Archive pour la catégorie 'Interlude'

Interlude (3)

J’aime beaucoup la poésie de Rollinat. On y trouve une exagération systématique qui le rend fort sympathique. Il a trouvé son style et s’y complaît avec tout ce que cela a de naïf dans l’horreur et le macabre perpétuel – tout en demeurant un poète impeccable usant de formes fixes parfaitement maîtrisées. On peut lui reprocher tout ce qu’on reprochait à Baudelaire en son temps… sauf qu’il n’y a rien derrière. C’est un Baudelaire au premier degré.

Voici donc son évocation d’une bibliothèque. Ce n’est pas très loin de la vérité, je trouve. Que lui jettent en tout cas la première pierre les quelques personnes – s’il y en a – qui n’ont jamais rêvé de – “fumer l’opium dans un crâne d’enfant, Les pieds nonchalamment appuyés sur un tigre !

La bibliothèque

À José-Maria de Heredia.

Elle faisait songer aux très vieilles forêts.
Treize lampes de fer, oblongues et spectrales,
Y versaient jour et nuit leurs clartés sépulcrales
Sur ses livres fanés pleins d’ombre et de secrets.

Je frissonnais toujours lorsque j’y pénétrais :
Je m’y sentais, parmi des brumes et des râles,
Attiré par les bras des treize fauteuils pâles
Et scruté par les yeux des treize grands portraits.

Un soir, minuit tombant, par sa haute fenêtre
Je regardais au loin flotter et disparaître
Le farfadet qui danse au bord des casse-cous,

Quand ma raison trembla brusquement interdite :
La pendule venait de sonner treize coups
Dans le silence affreux de la chambre maudite.

Un grand nombre de ses oeuvres sont bien évidemment disponibles sur Wikisource.

Interlude (2)

Outside of a dog, a book is man’s best friend.
Inside of a dog, it’s too dark to read.

Groucho Marx

Interlude

Il est des gens dont le père est chartiste, la mère chartiste, qui épousent une chartiste et dont les enfants… Ce n’est pas mon cas.
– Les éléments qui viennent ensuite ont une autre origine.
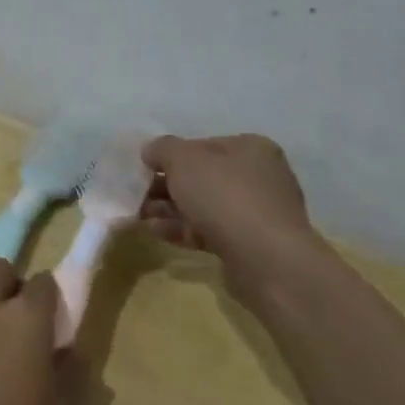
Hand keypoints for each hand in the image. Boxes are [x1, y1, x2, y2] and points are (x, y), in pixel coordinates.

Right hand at [140, 133, 328, 304]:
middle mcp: (259, 177)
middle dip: (166, 186)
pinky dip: (183, 229)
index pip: (202, 145)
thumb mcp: (183, 160)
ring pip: (203, 205)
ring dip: (169, 209)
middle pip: (201, 177)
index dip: (170, 155)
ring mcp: (257, 213)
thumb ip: (162, 149)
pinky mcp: (250, 245)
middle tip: (137, 194)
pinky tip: (156, 232)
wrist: (266, 260)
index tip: (145, 168)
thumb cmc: (224, 196)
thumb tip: (151, 151)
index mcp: (251, 148)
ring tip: (139, 215)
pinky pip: (210, 230)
L’Ecole – dont je n’avais jamais entendu parler – m’a été présentée un mercredi matin par José-Maria de Heredia, dans la bibliothèque d’une petite ville de province.

J’étais collégien, ne connaissais de Heredia que le “vol de gerfauts”, ignorais que Heredia était – à l’aune des surréalistes, des poètes du XXe siècle et de notre cher Gaëtan Picon – presque devenu un poète maudit et voulais en lire plus. J’ai emprunté les Trophées et il est devenu mon livre de chevet pendant plusieurs années.

Depuis, Heredia m’a présenté plusieurs de ses amis, qui sont devenus les miens : Leconte de Lisle, Pierre Louÿs, Henri de Régnier et pas mal de symbolistes, les jeunes poètes fréquentant son salon, Gide, Valéry.

Sans doute ne serait-il pas malheureux de savoir ce que je lui dois, lui qui a toujours accueilli les jeunes poètes à bras ouverts et à grand renfort de cigares.

À tel point que j’ai failli intituler ce blog “L’âme de leur parfum et l’ombre de leur rêve” en hommage à ce sonnet, que je vous invite à relire :

Vélin doré

Vieux Maître Relieur, l’or que tu ciselas
Au dos du livre et dans l’épaisseur de la tranche
N’a plus, malgré les fers poussés d’une main franche,
La rutilante ardeur de ses premiers éclats.

Les chiffres enlacés que liait l’entrelacs
S’effacent chaque jour de la peau fine et blanche ;
À peine si mes yeux peuvent suivre la branche
De lierre que tu fis serpenter sur les plats.

Mais cet ivoire souple et presque diaphane,
Marguerite, Marie, ou peut-être Diane.
De leurs doigts amoureux l’ont jadis caressé ;

Et ce vélin pâli que dora Clovis Ève
Évoque, je ne sais par quel charme passé,
L’âme de leur parfum et l’ombre de leur rêve.